Recorded data
--*--
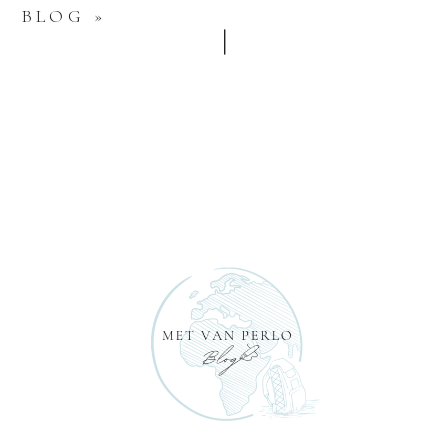
BLOG
»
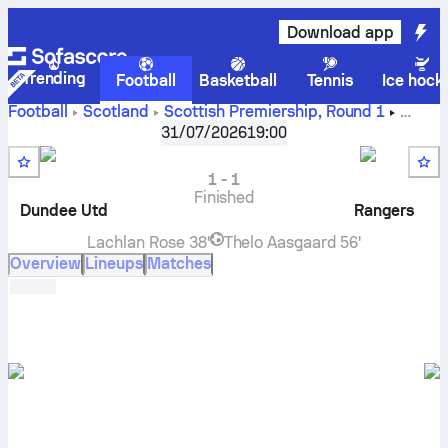
Download app
Trending
Football
Basketball
Tennis
Ice hock
Football
Scotland
Scottish Premiership
,
Round 1
Dundee United
vs
Rangers
live score, H2H results,
31/07/2026
19:00
standings and prediction
1
-
1
Finished
Dundee Utd
Rangers
Lachlan Rose
38'
Thelo Aasgaard
56'
Overview
Lineups
Matches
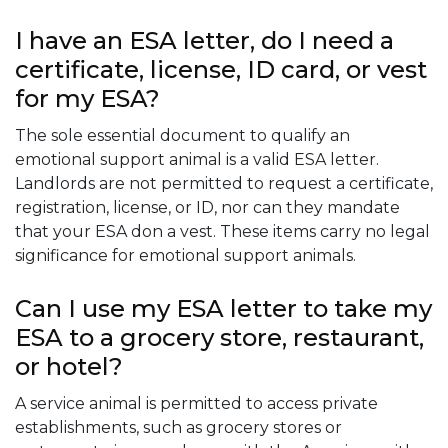
I have an ESA letter, do I need a
certificate, license, ID card, or vest
for my ESA?
The sole essential document to qualify an
emotional support animal is a valid ESA letter.
Landlords are not permitted to request a certificate,
registration, license, or ID, nor can they mandate
that your ESA don a vest. These items carry no legal
significance for emotional support animals.
Can I use my ESA letter to take my
ESA to a grocery store, restaurant,
or hotel?
A service animal is permitted to access private
establishments, such as grocery stores or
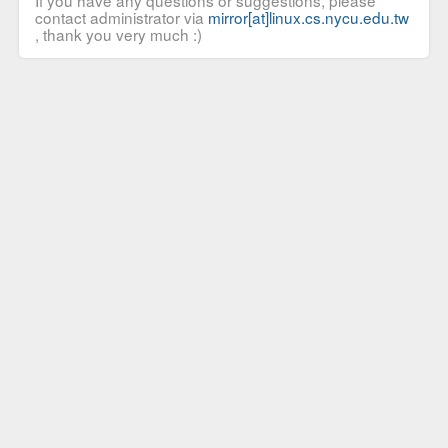
If you have any questions or suggestions, please
contact administrator via
mirror[at]linux.cs.nycu.edu.tw
, thank you very much :)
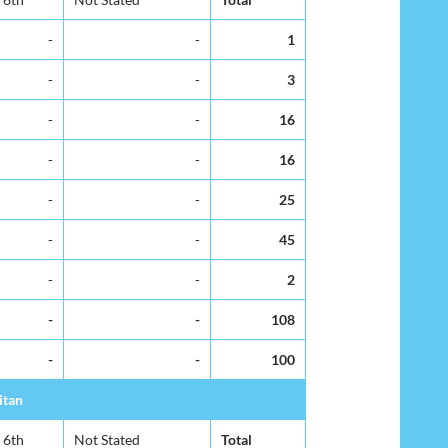
-
-
1
-
-
3
-
-
16
-
-
16
-
-
25
-
-
45
-
-
2
-
-
108
-
-
100
itan
6th
Not Stated
Total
--*--
### [WRITTEN TASK]
Reproduce every one of the rows above with "Rangers" renamed to "Rangers FC" throughout, leaving everything else untouched and omitting the pictures.

### [RESULT OF THIS EXERCISE]
BLOG
»
Download app
Trending
Football
Basketball
Tennis
Ice hock
Football
Scotland
Scottish Premiership
,
Round 1
Dundee United
vs
Rangers FC
live score, H2H results,
31/07/2026
19:00
standings and prediction
1
-
1
Finished
Dundee Utd
Rangers FC
Lachlan Rose
38'
Thelo Aasgaard
56'
Overview
Lineups
Matches
I have an ESA letter, do I need a
certificate, license, ID card, or vest
for my ESA?
The sole essential document to qualify an
emotional support animal is a valid ESA letter.
Landlords are not permitted to request a certificate,
registration, license, or ID, nor can they mandate
that your ESA don a vest. These items carry no legal
significance for emotional support animals.
Can I use my ESA letter to take my
ESA to a grocery store, restaurant,
or hotel?
A service animal is permitted to access private
establishments, such as grocery stores or
If you have any questions or suggestions, please
contact administrator via
mirror[at]linux.cs.nycu.edu.tw
, thank you very much :)
-
-
1
-
-
3
-
-
16
-
-
16
-
-
25
-
-
45
-
-
2
-
-
108
-
-
100
itan
6th
Not Stated
Total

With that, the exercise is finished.